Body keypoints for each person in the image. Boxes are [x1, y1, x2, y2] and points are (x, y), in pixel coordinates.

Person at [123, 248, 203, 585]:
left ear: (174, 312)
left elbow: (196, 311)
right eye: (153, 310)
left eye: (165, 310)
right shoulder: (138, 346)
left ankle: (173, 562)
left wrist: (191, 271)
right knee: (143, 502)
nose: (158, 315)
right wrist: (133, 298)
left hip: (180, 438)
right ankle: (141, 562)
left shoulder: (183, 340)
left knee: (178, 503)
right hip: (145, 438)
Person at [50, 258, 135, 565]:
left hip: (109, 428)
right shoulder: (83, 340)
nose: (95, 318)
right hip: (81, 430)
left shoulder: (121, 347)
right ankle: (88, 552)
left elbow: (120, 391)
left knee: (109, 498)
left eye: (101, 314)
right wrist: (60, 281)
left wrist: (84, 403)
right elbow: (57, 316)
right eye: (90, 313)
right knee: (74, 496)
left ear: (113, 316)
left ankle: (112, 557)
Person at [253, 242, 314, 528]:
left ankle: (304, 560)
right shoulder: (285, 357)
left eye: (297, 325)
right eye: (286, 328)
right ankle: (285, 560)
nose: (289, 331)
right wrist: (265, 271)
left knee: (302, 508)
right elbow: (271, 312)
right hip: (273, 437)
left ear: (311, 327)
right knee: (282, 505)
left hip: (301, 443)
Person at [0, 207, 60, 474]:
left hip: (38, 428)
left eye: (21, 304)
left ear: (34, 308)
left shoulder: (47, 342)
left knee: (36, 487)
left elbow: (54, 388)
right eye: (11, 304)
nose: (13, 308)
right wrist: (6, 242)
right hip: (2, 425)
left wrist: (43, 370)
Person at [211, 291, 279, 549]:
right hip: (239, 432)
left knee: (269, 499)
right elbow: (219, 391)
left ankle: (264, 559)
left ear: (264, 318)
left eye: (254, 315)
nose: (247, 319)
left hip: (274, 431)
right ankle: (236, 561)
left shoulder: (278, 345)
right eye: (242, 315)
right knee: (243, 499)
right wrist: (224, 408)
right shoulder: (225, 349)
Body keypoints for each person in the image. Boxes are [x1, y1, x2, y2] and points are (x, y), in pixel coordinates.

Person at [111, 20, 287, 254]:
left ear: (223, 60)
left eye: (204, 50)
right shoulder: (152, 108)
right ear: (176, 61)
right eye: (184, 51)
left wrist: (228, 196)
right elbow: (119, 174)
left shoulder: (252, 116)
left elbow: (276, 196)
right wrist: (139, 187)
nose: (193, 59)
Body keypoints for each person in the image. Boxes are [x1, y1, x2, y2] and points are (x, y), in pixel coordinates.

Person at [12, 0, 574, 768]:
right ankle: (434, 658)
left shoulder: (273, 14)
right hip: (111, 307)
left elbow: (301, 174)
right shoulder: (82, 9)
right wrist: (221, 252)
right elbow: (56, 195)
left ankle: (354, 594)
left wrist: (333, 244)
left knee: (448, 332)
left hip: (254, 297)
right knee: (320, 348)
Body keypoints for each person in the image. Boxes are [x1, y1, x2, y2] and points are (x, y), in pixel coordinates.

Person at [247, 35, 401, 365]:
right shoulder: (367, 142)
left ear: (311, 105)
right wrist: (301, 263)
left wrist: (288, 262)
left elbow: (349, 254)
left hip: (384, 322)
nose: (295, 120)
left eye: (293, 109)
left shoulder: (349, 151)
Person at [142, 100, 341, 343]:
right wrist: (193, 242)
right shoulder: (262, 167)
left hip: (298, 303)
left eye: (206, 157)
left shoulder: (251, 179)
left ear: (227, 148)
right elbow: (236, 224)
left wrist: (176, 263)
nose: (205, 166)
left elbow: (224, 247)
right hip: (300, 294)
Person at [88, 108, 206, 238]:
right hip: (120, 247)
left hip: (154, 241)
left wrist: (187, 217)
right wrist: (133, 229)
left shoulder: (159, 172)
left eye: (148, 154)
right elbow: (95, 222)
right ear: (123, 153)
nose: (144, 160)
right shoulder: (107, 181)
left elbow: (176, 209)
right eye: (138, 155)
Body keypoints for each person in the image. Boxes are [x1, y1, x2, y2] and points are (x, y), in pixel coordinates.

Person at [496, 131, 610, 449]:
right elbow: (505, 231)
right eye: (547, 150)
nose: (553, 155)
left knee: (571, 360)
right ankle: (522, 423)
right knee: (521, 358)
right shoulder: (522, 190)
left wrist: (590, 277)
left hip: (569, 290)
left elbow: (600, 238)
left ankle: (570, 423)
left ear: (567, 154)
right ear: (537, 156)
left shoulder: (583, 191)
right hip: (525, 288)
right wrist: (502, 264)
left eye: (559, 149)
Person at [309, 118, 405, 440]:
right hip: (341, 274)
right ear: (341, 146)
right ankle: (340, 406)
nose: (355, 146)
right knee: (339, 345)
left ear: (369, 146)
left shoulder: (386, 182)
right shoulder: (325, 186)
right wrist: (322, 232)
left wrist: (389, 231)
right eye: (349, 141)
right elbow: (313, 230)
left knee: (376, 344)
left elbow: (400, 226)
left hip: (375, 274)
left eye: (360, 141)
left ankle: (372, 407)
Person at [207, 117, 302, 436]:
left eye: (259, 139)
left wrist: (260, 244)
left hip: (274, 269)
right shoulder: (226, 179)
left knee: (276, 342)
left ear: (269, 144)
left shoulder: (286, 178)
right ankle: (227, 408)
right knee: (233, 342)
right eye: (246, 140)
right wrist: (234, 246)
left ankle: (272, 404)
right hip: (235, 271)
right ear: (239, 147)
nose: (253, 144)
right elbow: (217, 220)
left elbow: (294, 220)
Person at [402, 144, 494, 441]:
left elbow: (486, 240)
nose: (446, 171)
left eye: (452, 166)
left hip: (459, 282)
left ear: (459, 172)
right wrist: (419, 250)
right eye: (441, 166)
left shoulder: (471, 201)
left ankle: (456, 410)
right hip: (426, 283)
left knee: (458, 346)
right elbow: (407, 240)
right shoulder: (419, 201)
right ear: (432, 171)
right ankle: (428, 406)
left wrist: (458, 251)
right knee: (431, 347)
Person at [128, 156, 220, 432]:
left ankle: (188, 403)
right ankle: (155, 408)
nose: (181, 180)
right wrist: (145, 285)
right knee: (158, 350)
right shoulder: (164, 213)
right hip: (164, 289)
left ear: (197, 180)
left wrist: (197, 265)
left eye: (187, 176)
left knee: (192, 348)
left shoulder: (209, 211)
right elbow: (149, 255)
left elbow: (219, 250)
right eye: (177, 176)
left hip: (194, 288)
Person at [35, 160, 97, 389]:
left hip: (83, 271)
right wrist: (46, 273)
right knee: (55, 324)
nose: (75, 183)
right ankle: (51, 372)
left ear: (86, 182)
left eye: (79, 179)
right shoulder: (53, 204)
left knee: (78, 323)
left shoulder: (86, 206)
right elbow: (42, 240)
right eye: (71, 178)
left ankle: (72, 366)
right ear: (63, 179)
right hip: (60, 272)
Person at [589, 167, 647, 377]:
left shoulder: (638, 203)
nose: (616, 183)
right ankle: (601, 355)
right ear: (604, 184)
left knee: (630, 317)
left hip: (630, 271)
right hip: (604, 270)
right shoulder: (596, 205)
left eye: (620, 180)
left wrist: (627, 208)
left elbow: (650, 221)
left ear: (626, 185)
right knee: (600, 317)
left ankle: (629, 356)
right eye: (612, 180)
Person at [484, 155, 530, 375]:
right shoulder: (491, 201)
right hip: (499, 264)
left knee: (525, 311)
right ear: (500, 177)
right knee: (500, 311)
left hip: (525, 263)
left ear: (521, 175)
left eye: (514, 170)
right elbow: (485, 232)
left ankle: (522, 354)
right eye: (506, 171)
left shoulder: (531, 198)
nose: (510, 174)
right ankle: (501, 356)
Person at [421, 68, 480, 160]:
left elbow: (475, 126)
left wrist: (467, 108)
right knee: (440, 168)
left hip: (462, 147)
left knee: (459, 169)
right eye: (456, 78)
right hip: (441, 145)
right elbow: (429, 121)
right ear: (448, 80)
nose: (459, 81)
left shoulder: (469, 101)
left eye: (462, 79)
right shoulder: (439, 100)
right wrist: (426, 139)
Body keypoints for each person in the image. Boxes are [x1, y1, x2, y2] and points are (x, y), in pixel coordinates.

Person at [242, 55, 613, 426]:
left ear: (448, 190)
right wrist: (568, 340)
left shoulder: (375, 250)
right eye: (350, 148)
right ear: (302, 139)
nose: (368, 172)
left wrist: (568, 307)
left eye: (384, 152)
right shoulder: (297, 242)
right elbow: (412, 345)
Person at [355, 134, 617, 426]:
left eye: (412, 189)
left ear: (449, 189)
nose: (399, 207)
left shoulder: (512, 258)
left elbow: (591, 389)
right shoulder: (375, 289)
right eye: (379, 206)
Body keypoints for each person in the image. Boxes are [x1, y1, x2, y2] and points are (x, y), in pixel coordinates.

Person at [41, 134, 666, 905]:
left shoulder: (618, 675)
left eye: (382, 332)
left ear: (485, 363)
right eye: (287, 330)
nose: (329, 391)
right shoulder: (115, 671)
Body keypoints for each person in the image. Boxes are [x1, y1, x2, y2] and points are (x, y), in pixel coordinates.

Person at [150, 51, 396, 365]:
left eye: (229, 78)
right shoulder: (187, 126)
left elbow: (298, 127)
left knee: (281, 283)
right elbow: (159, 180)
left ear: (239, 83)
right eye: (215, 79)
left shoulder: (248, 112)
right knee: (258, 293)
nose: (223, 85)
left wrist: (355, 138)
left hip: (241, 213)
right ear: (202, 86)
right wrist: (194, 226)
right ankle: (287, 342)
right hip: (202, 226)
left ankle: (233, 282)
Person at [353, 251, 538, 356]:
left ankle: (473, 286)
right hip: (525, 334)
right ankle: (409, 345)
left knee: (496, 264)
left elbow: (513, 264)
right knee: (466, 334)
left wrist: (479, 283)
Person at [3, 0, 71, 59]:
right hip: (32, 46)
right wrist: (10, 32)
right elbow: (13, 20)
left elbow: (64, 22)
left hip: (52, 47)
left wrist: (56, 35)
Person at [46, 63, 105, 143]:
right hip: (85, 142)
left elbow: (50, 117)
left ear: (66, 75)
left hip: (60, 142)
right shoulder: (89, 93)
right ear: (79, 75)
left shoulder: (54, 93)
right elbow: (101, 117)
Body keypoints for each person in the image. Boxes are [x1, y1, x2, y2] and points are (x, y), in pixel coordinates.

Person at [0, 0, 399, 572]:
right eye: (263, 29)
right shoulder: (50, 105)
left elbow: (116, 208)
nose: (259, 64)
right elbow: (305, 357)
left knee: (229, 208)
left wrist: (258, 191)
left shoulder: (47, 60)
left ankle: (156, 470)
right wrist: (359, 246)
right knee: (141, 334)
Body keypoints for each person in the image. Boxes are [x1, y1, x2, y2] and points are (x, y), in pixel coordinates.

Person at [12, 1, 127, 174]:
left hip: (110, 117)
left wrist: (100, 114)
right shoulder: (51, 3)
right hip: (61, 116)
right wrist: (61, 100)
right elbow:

::::::::

The response must hold only the lines above from the line with "right eye: (215, 79)" through the line with "left knee: (229, 208)", each copied exactly, both ends kept.

Your response =
right eye: (215, 79)
left shoulder: (248, 112)
right knee: (258, 293)
nose: (223, 85)
left wrist: (355, 138)
left hip: (241, 213)
right ear: (202, 86)
right wrist: (194, 226)
right ankle: (287, 342)
right hip: (202, 226)
left ankle: (233, 282)
Person at [353, 251, 538, 356]:
left ankle: (473, 286)
right hip: (525, 334)
right ankle: (409, 345)
left knee: (496, 264)
left elbow: (513, 264)
right knee: (466, 334)
left wrist: (479, 283)
Person at [3, 0, 71, 59]:
right hip: (32, 46)
right wrist: (10, 32)
right elbow: (13, 20)
left elbow: (64, 22)
left hip: (52, 47)
left wrist: (56, 35)
Person at [46, 63, 105, 143]:
right hip: (85, 142)
left elbow: (50, 117)
left ear: (66, 75)
left hip: (60, 142)
right shoulder: (89, 93)
right ear: (79, 75)
left shoulder: (54, 93)
right elbow: (101, 117)
Body keypoints for each person in the image. Boxes are [x1, y1, x2, y2] and points are (x, y), in pixel coordinates.

Person at [0, 0, 399, 572]:
right eye: (263, 29)
right shoulder: (50, 105)
left elbow: (116, 208)
nose: (259, 64)
right elbow: (305, 357)
left knee: (229, 208)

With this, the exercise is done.